You'll really want to appeal to less technical folk, and they have trouble with case-sensitive things.
Very interesting!
Those sound less like friends, and more like people holding you back from curiosity and creativity, which can bring many direct and indirect fruits.
BTW - another killer usecase would be an easy way to build database backed spreadsheets. instead of the TSV, it would be cool to figure out how to interface to postgresql for example.
however, I'm wondering if using Reactjs+Redux would not reduce the amount of js by many orders of magnitude. You would get all your reactive processing for free.
EDIT: your CPP code is quite cool ! But same comment there, you could probably use nodejs and npm packages to get this out of the box for free. for example - git.cpp -> https://www.npmjs.com/package/git, frame.cpp -> https://www.npmjs.com/package/dataframe, http-client -> https://github.com/mzabriskie/axios + https://github.com/petkaantonov/bluebird, etc.
The missing link is a seamless experience between spreadsheet and reproducible data analysis (programming).
My team is working on https://nxsheet.com. We look to provide this seamless experience. For example: Generate normal distribution - https://nxsheet.com/sheets/56e845da4030182e337c6c2b
Stencila looks interesting. Great work!
I agree, somehow getting spreadsheets into the workflow of reproducible data analysis is important. They are a tool that I for one had ignored (focussing instead of reproducibility of text + code) - but there are too many people that use them to ignore them!
For those of you that don't know (or weren't even born yet), Lotus Improv was a spreadsheet alternative that was released for the NeXT computer in the early '90s that was well-reviewed but never sold well. It was eventually abandoned when IBM bought lotus in the mid-90's.
I always thought Resolver was a brilliant idea, but they never gained any traction against the heavy weights (Excel).
Edit- Add link to Resolver One wikipedia article https://en.wikipedia.org/wiki/Resolver_One
http://www.quertime.com/article/arn-2012-08-22-1-25-drawings...
Having contracted at two big american banks (cough jp, cough boa) that decided to build their own proprietary technology sinking ship solutions (cough athena, quartz ), it is a horrible experience.
The business get sold on the idea of the "benefits" of this new "solution" so they pay lots for it. Lots and lots. Then all tech projects are guided towards it, otherwise it becomes a "political" problem if you don't use it, even if you can present a technical case.

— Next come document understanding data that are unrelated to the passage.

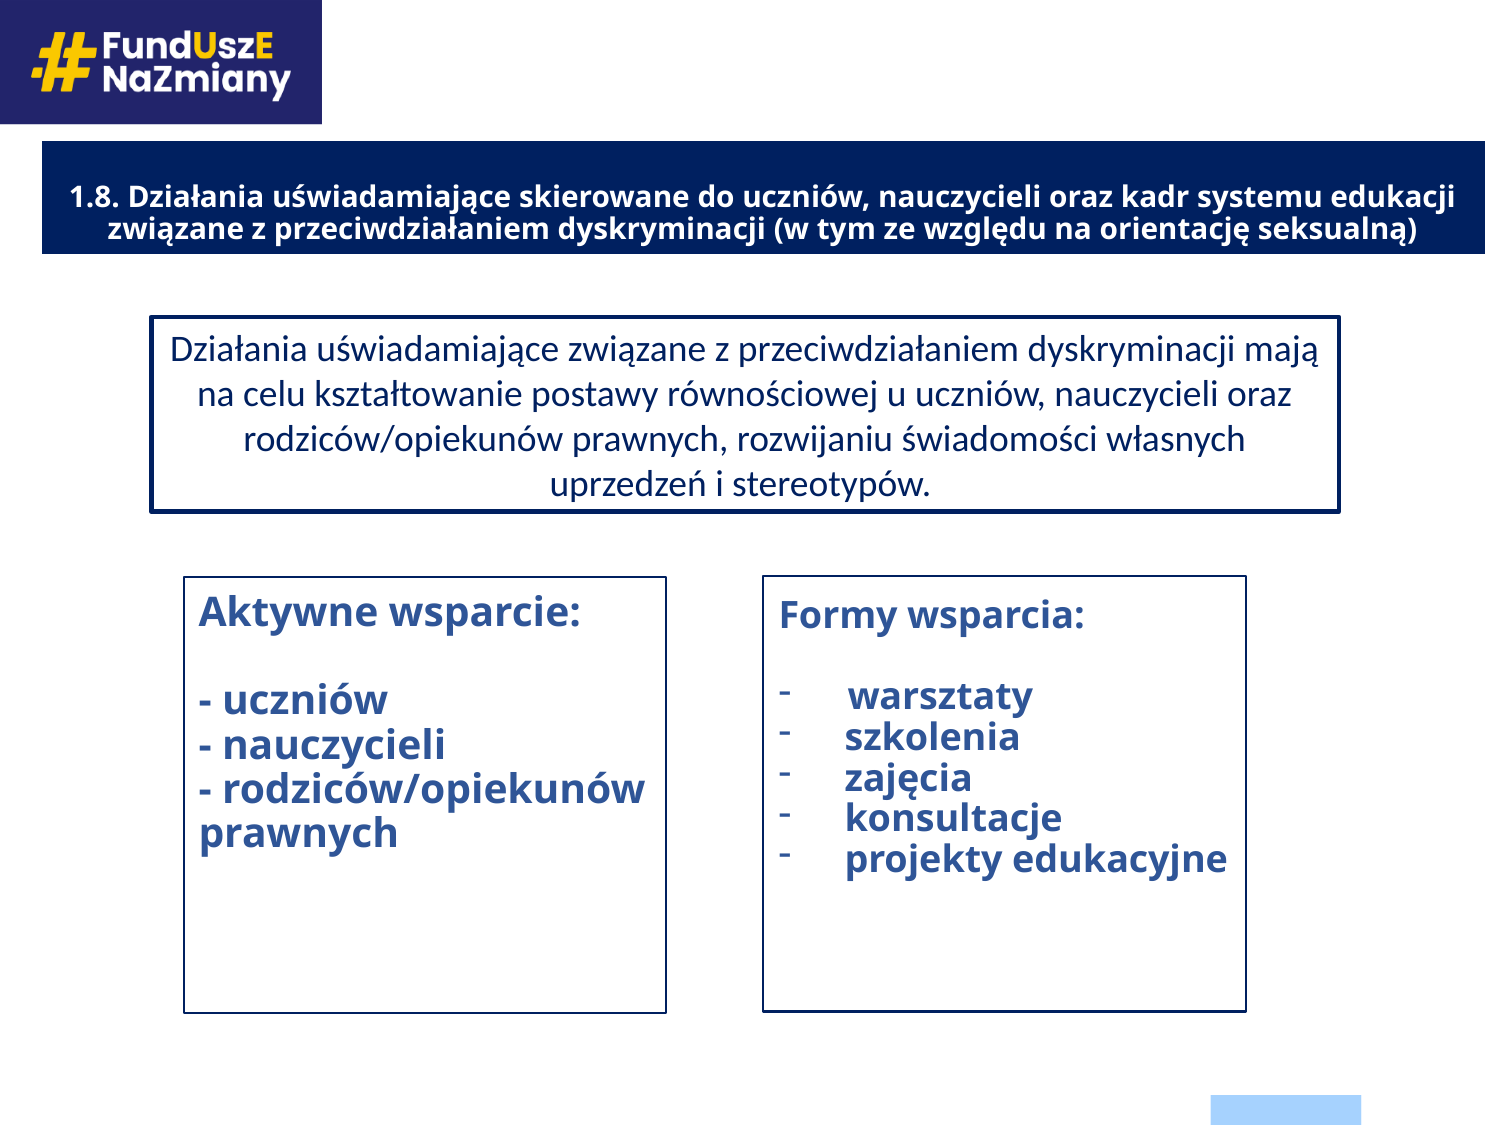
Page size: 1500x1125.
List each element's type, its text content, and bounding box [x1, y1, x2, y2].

title Aktywne wsparcie: - uczniów - nauczycieli - rodziców/opiekunów prawnych [183, 577, 667, 1013]
picture [0, 0, 1500, 1125]
text_box Działania uświadamiające związane z przeciwdziałaniem dyskryminacji mają na celu kształtowanie postawy równościowej u uczniów, nauczycieli oraz rodziców/opiekunów prawnych, rozwijaniu świadomości własnych uprzedzeń i stereotypów. [151, 316, 1339, 512]
text_box 1.8. Działania uświadamiające skierowane do uczniów, nauczycieli oraz kadr systemu edukacji związane z przeciwdziałaniem dyskryminacji (w tym ze względu na orientację seksualną) [42, 141, 1485, 254]
text_box Formy wsparcia: warsztaty szkolenia zajęcia konsultacje projekty edukacyjne [763, 576, 1247, 1012]
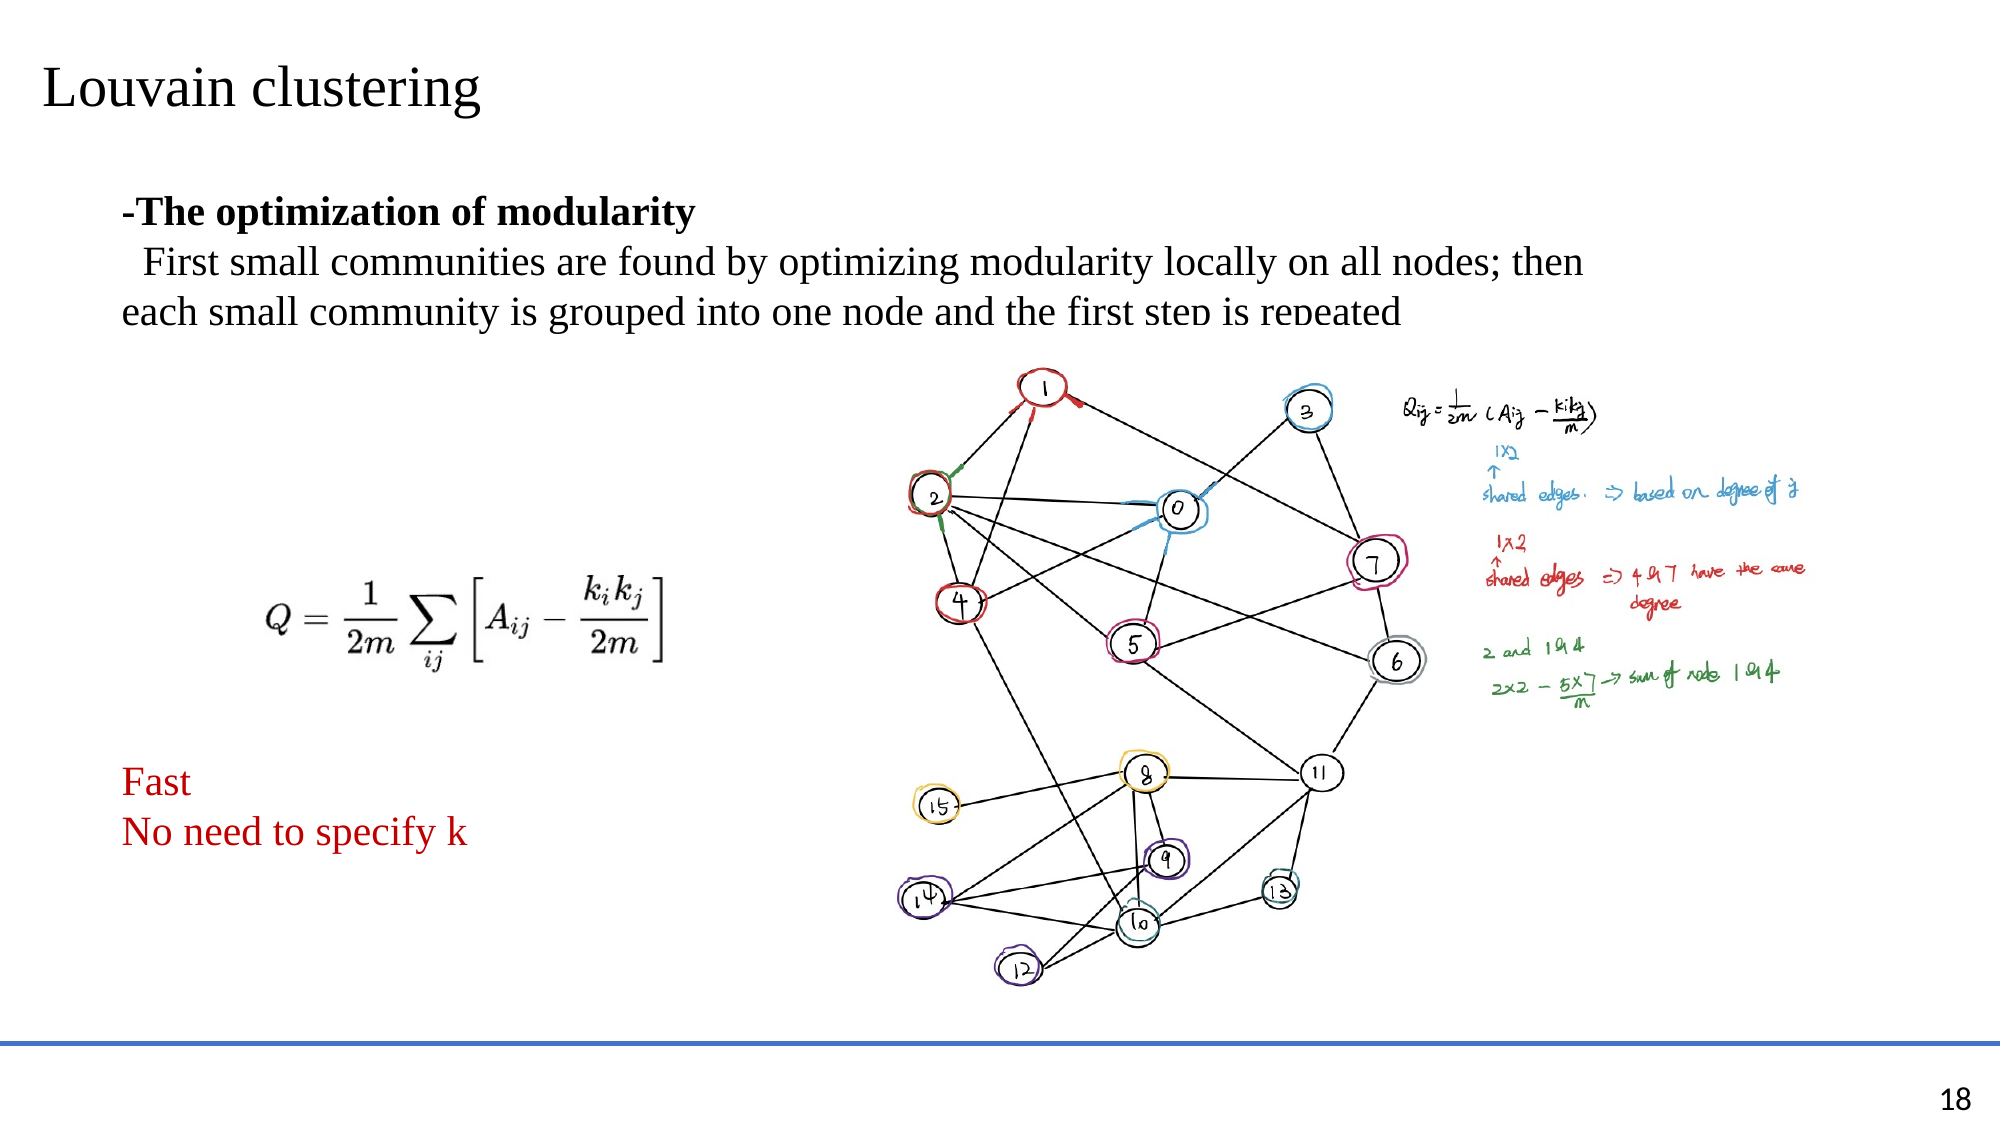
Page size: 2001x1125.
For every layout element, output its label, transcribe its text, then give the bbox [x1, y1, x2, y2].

Basically, it works, just about, if you are building the equivalent of a simple option spreadsheet pricer. Even then, the effort required should ring alarm bells. Still, job for life for those that maintain it...
But spreadsheets are terrible at everything except their original use case (small bore financial modelling).
Right now I'm transitioning a lot of my workflow to MSFT's Power BI tools, but I'd love to have a justification for using more R at work. Stencila could be that.
http://beakernotebook.com/ https://github.com/twosigma/beaker-notebook
Disclaimer (or not): no involvement, but looks very handy.
Create your spreadsheet, import it to an IDE, and create a way to intelligently create reports that can be connected to business intelligence suites... Someone must have done this.
https://news.ycombinator.com/newsguidelines.html
If anybody suggests a better title, we can change it again.